### EXTRACT
We live in a consumer driven culture. Each day, we have many choices to make, such as where to live, where to work, where to eat out, where to go to the movies, where to go to church, where to shop, etc. We try to make the best choices, often using the criteria of “What is going to be the best for me and/or my family”, be it climate, income, neighborhood, selection, price, service, etc. It is easy to go along with the culture and look for others to serve us, our needs and desires.
Francis Chan, in his excellent book Letters to the Church, writes “It’s no secret that most people who attend church services come as consumers rather than servants.” However, as I look at the local church, I see the consumer driven mindset reversed. Rather than what is going to be the best for me, a healthy church member will look at life from a completely different perspective. They will follow the apostle Paul’s advice in Philippians 2:4 when he wrote “Let each of you look not only to his own interests, but also to the interests of others.”
Rather than looking at life from a consumer driven mentality, they will instead look for opportunities to demonstrate a sacrificial approach, imitating Jesus, who said in Mark 10:45 that he did not come to be served, but to serve. A healthy church member will put the needs of others in front of their own.
I have seen this demonstrated in our church, as I’m sure you have in your church as well. Here are just a few examples of this demonstration of Christ’s love in action that I’ve seen:
- Some years back, Diane and her husband were new to our church. It’s not uncommon when you are new to a church that you sit back and wait a while before you serve. You may even expect to be served by the church. Not Diane. My wife Tammy still recalls with joy that upon hearing of a need, there was Diane with her tool box, ready to serve. That’s how she got plugged in and connected at the church. She wasn’t waiting for someone else to initiate. Serving was how she began her time at the church, and that servant mentality was consistently demonstrated until she and her husband recently moved away. In addition, Diane did everything with excellence and with a great attitude.
- Like many churches, we have a ministry (ours is called the Sonshine Committee) that provides meals for those within the congregation when needed (after surgery, the birth of a baby, etc.). A woman in our congregation broke her ankle after a bad fall. She was in need of meals, and also needed help with getting her dog walked twice a day. The Sonshine Committee used the SignUpGenius tool to make these needs known, and members of the church quickly volunteered to serve this dear saint in a time of need.

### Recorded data
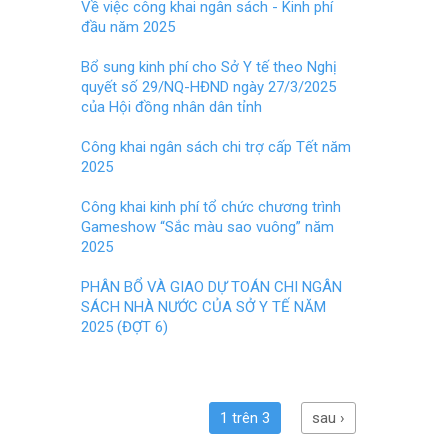
o
t
Về việc công khai ngân sách - Kinh phí
đầu năm 2025
o
k
Bổ sung kinh phí cho Sở Y tế theo Nghị
quyết số 29/NQ-HĐND ngày 27/3/2025
của Hội đồng nhân dân tỉnh
Công khai ngân sách chi trợ cấp Tết năm
2025
Công khai kinh phí tổ chức chương trình
Gameshow “Sắc màu sao vuông” năm
2025
PHÂN BỔ VÀ GIAO DỰ TOÁN CHI NGÂN
SÁCH NHÀ NƯỚC CỦA SỞ Y TẾ NĂM
2025 (ĐỢT 6)
1 trên 3
sau ›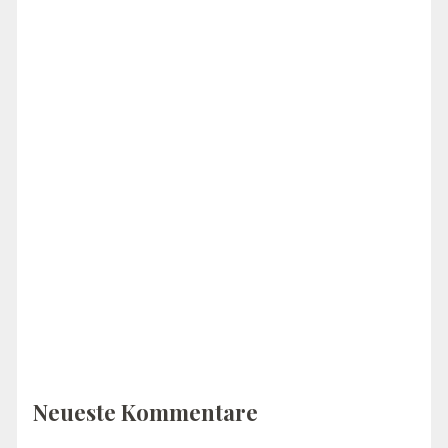
Neueste Kommentare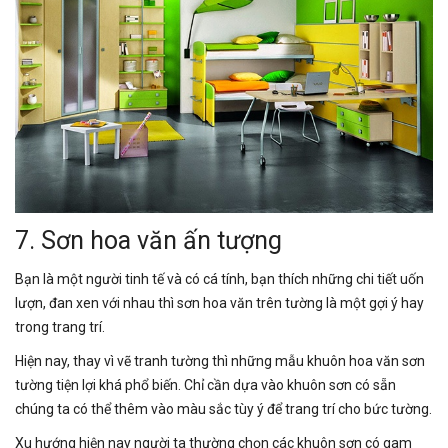
7. Sơn hoa văn ấn tượng
Bạn là một người tinh tế và có cá tính, bạn thích những chi tiết uốn
lượn, đan xen với nhau thì sơn hoa văn trên tường là một gợi ý hay
trong trang trí.
Hiện nay, thay vì vẽ tranh tường thì những mẫu khuôn hoa văn sơn
tường tiện lợi khá phổ biến. Chỉ cần dựa vào khuôn sơn có sẵn
chúng ta có thể thêm vào màu sắc tùy ý để trang trí cho bức tường.
Xu hướng hiện nay người ta thường chọn các khuôn sơn có gam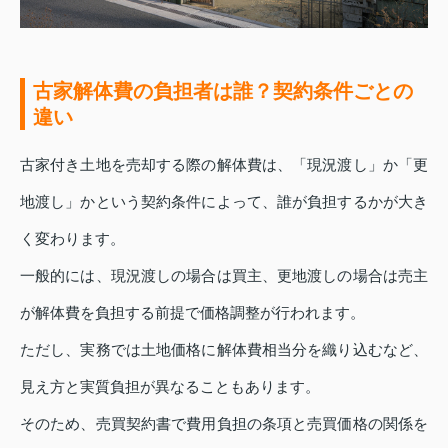
古家解体費の負担者は誰？契約条件ごとの
違い
古家付き土地を売却する際の解体費は、「現況渡し」か「更
地渡し」かという契約条件によって、誰が負担するかが大き
く変わります。
一般的には、現況渡しの場合は買主、更地渡しの場合は売主
が解体費を負担する前提で価格調整が行われます。
ただし、実務では土地価格に解体費相当分を織り込むなど、
見え方と実質負担が異なることもあります。
そのため、売買契約書で費用負担の条項と売買価格の関係を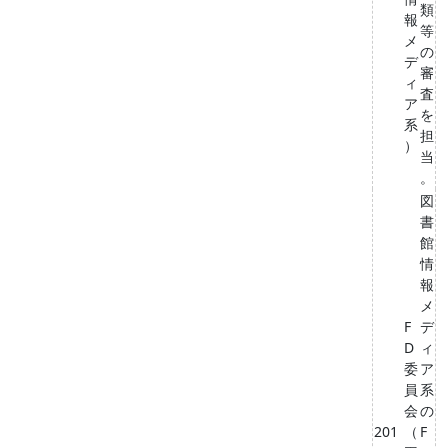
類
報
等
メ
の
デ
審
ィ
査
ア
を
系
担
）
当
。
図
書
館
情
報
メ
F
デ
D
ィ
委
ア
員
系
会
の
201
（
F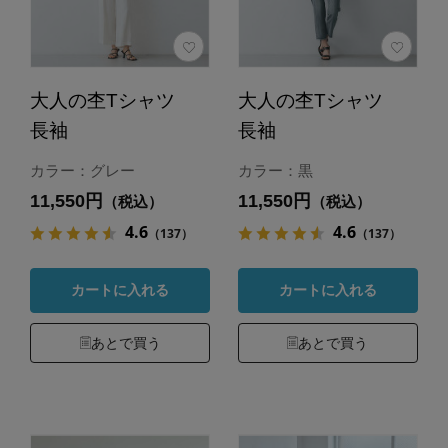
大人の杢Tシャツ
大人の杢Tシャツ
長袖
長袖
カラー：グレー
カラー：黒
11,550円
11,550円
（税込）
（税込）
4.6
4.6
（137）
（137）
カートに入れる
カートに入れる
あとで買う
あとで買う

### EXERCISE SET
A: Update the passage on church members serving others, starting at "- Like many" and ending at "time of need.", so that "dog" is replaced with "puppy" throughout.
B: Continue the reflection on church members serving rather than consuming from the point at which it stops.

### RESPONSES PER TASK
A:
- Like many churches, we have a ministry (ours is called the Sonshine Committee) that provides meals for those within the congregation when needed (after surgery, the birth of a baby, etc.). A woman in our congregation broke her ankle after a bad fall. She was in need of meals, and also needed help with getting her puppy walked twice a day. The Sonshine Committee used the SignUpGenius tool to make these needs known, and members of the church quickly volunteered to serve this dear saint in a time of need.

B:
- A woman in our church reached out for contractor recommendations because she had a roof leak. One of our wonderful deacons immediately contacted her and helped her with this problem, sacrificially helping her in her time of need.
- Our church takes a special monthly collection to help those within the church who have special financial needs. This could be due to a job loss, or unexpected expense. Many people have been helped over the years due to the sacrificial giving of people in the church.
- Years ago, prior to the widespread use of email, we had a dear woman who handled our “Prayer Chain”. People within the church could contact her and pass on a prayer request. These days, we have a new leader of this ministry, and she passes on the requests via email. One of the ways that you can serve sacrificially is by spending time praying for others.
- Some years back, one of our deacons saw the need to help those within the church with household moves – coming into town, going out of town or even moving within town. He has faithfully served dozens of families in the moving process by coordinating volunteers to assist with these household moves.
These are just a few examples of how members of the local church serve one another sacrificially in a counter cultural manner. You can add to this list hospital visits, cards, calls and emails, demonstration of hospitality, etc., all with the intention of encouraging those in need. This is truly faith in action (James 2:14-17)
What would you add to this list that you have seen in your church?